Thursday, December 27, 2012

Ten Cities 10) Lisbon

Becket, December 27, 2012

"Lisbon is destroyed and they dance in Paris!"
(Voltaire, "Poem on the disaster of Lisbon", December 1755)

The great earthquake of 1755 not only left Lisbon in ruins but also shook Europe's philosophical foundations to the core.  In his letter protesting Voltaire's wholesale loss of faith, Rousseau argues that Lisbon's earthquake was, more than anything else, an indictment of the city: "... concede, for example, that it was hardly nature who assembled there twenty-thousand houses of six or seven stories."

By contrast, the Marquis de Pombal, King Joseph's prime minister, took the disaster as an unique opportunity to build a newer, better city.  Mountains of debris were quickly replaced by new buildings with seismic timber structures, and medieval streets gave way to a regular pattern of rectangular blocks.

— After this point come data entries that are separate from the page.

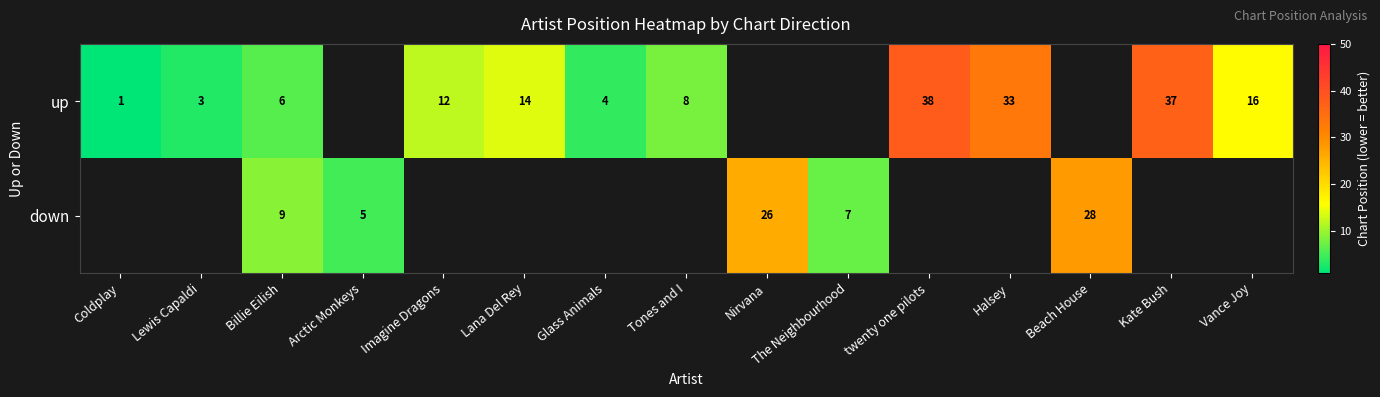

The value of up at Halsey is 33. True or false?

True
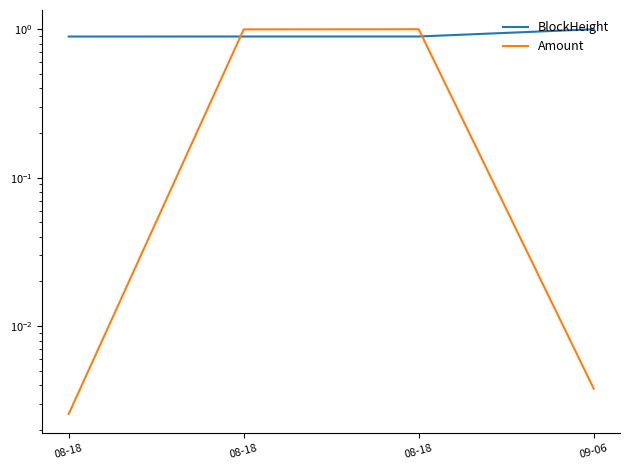

Is the value of BlockHeight at 08-18 greater than the value of Amount at 08-18?

Yes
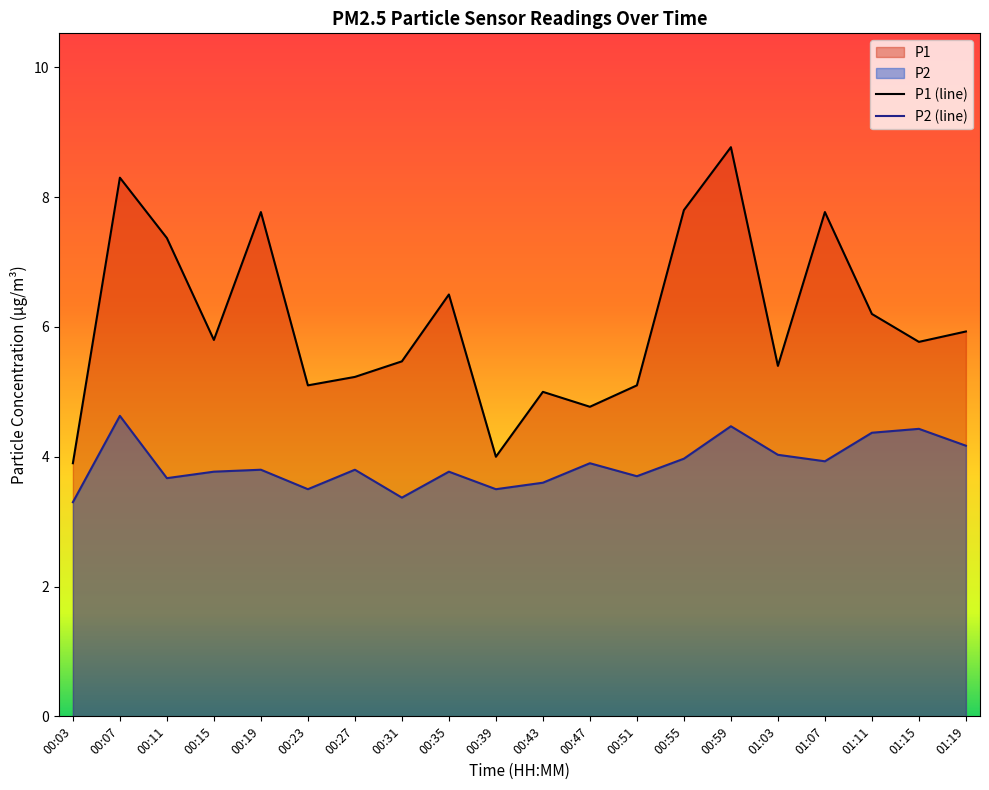

What is the label of the 16th point from the left?

01:03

The Baixa Pombalina (Pombal's Downtown) is an uncompromising but nuanced grid running between the grand square--Praça do Comércio--at the edge of the Tagus River and a reconfigured Rossio square to the north.  The blocks are rectangular, most of them elongated in the north-south direction.  But look carefully and you'll notice that the lower blocks are oriented in the opposite direction, creating a distinction between the commercial area around the Praça do Comércio and the more residential area to the north.  In turn, this change of orientation creates an elaborate pattern of distinctive streets and avenues, some dead-ending on the transversal blocks and others with open views to the water.